Everything in the listing beneath must be transcribed exactly.

# # #

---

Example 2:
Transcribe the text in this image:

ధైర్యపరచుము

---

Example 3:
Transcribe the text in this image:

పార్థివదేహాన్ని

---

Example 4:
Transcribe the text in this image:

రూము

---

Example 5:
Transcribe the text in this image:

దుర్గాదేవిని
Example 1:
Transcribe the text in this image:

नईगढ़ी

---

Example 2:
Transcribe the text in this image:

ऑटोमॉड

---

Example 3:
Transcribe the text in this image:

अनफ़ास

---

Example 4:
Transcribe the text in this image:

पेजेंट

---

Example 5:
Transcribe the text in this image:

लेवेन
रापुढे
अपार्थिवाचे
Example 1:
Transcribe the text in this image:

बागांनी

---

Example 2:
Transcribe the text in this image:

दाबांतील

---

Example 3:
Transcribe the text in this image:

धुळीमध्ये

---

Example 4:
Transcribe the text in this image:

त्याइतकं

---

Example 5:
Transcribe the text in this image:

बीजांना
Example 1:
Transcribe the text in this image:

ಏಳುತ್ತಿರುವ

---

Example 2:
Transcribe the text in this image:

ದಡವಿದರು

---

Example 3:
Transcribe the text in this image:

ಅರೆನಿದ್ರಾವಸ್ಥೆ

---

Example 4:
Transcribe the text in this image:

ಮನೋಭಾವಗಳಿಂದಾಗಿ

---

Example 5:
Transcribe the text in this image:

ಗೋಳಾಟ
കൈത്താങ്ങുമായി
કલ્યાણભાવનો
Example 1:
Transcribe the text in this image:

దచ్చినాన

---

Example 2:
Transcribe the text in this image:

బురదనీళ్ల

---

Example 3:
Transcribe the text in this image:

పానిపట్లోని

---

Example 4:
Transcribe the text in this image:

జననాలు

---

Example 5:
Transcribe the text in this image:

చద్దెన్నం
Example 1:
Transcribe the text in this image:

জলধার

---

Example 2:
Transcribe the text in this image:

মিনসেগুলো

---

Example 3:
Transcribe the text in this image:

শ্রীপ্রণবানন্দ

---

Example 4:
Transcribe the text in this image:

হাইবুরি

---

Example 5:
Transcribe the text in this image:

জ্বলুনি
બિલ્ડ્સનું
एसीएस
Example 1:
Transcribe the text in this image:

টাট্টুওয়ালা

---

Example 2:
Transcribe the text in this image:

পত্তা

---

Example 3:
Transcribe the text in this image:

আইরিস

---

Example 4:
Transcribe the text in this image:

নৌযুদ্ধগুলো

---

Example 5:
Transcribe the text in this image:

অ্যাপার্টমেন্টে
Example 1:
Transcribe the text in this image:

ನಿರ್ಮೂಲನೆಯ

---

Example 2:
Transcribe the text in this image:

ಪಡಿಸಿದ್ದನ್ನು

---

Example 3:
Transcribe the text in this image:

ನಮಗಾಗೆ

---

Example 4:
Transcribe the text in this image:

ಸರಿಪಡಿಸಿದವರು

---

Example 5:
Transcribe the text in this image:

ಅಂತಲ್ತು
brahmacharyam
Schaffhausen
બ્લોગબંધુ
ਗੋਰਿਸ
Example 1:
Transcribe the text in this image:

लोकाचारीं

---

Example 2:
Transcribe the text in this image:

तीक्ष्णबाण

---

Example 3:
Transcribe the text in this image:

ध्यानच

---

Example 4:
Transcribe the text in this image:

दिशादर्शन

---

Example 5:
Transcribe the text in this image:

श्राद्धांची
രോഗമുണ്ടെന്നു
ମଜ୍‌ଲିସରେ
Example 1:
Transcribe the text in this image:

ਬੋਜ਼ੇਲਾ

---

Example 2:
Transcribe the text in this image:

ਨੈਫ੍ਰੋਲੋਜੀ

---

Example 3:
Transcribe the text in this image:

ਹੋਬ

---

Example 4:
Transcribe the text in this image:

# # #

◆ **Written response**:
---

Example 2:
Transcribe the text in this image:

ధైర్యపరచుము

---

Example 3:
Transcribe the text in this image:

పార్థివదేహాన్ని

---

Example 4:
Transcribe the text in this image:

రూము

---

Example 5:
Transcribe the text in this image:

దుర్గాదేవిని
Example 1:
Transcribe the text in this image:

नईगढ़ी

---

Example 2:
Transcribe the text in this image:

ऑटोमॉड

---

Example 3:
Transcribe the text in this image:

अनफ़ास

---

Example 4:
Transcribe the text in this image:

पेजेंट

---

Example 5:
Transcribe the text in this image:

लेवेन
रापुढे
अपार्थिवाचे
Example 1:
Transcribe the text in this image:

बागांनी

---

Example 2:
Transcribe the text in this image:

दाबांतील

---

Example 3:
Transcribe the text in this image:

धुळीमध्ये

---

Example 4:
Transcribe the text in this image:

त्याइतकं

---

Example 5:
Transcribe the text in this image:

बीजांना
Example 1:
Transcribe the text in this image:

ಏಳುತ್ತಿರುವ

---

Example 2:
Transcribe the text in this image:

ದಡವಿದರು

---

Example 3:
Transcribe the text in this image:

ಅರೆನಿದ್ರಾವಸ್ಥೆ

---

Example 4:
Transcribe the text in this image:

ಮನೋಭಾವಗಳಿಂದಾಗಿ

---

Example 5:
Transcribe the text in this image:

ಗೋಳಾಟ
കൈത്താങ്ങുമായി
કલ્યાણભાવનો
Example 1:
Transcribe the text in this image:

దచ్చినాన

---

Example 2:
Transcribe the text in this image:

బురదనీళ్ల

---

Example 3:
Transcribe the text in this image:

పానిపట్లోని

---

Example 4:
Transcribe the text in this image:

జననాలు

---

Example 5:
Transcribe the text in this image:

చద్దెన్నం
Example 1:
Transcribe the text in this image:

জলধার

---

Example 2:
Transcribe the text in this image:

মিনসেগুলো

---

Example 3:
Transcribe the text in this image:

শ্রীপ্রণবানন্দ

---

Example 4:
Transcribe the text in this image:

হাইবুরি

---

Example 5:
Transcribe the text in this image:

জ্বলুনি
બિલ્ડ્સનું
एसीएस
Example 1:
Transcribe the text in this image:

টাট্টুওয়ালা

---

Example 2:
Transcribe the text in this image:

পত্তা

---

Example 3:
Transcribe the text in this image:

আইরিস

---

Example 4:
Transcribe the text in this image:

নৌযুদ্ধগুলো

---

Example 5:
Transcribe the text in this image:

অ্যাপার্টমেন্টে
Example 1:
Transcribe the text in this image:

ನಿರ್ಮೂಲನೆಯ

---

Example 2:
Transcribe the text in this image:

ಪಡಿಸಿದ್ದನ್ನು

---

Example 3:
Transcribe the text in this image:

ನಮಗಾಗೆ

---

Example 4:
Transcribe the text in this image:

ಸರಿಪಡಿಸಿದವರು

---

Example 5:
Transcribe the text in this image:

ಅಂತಲ್ತು
brahmacharyam
Schaffhausen
બ્લોગબંધુ
ਗੋਰਿਸ
Example 1:
Transcribe the text in this image:

लोकाचारीं

---

Example 2:
Transcribe the text in this image:

तीक्ष्णबाण

---

Example 3:
Transcribe the text in this image:

ध्यानच

---

Example 4:
Transcribe the text in this image:

दिशादर्शन

---

Example 5:
Transcribe the text in this image:

श्राद्धांची
രോഗമുണ്ടെന്നു
ମଜ୍‌ଲିସରେ
Example 1:
Transcribe the text in this image:

ਬੋਜ਼ੇਲਾ

---

Example 2:
Transcribe the text in this image:

ਨੈਫ੍ਰੋਲੋਜੀ

---

Example 3:
Transcribe the text in this image:

ਹੋਬ

---

Example 4:
Transcribe the text in this image:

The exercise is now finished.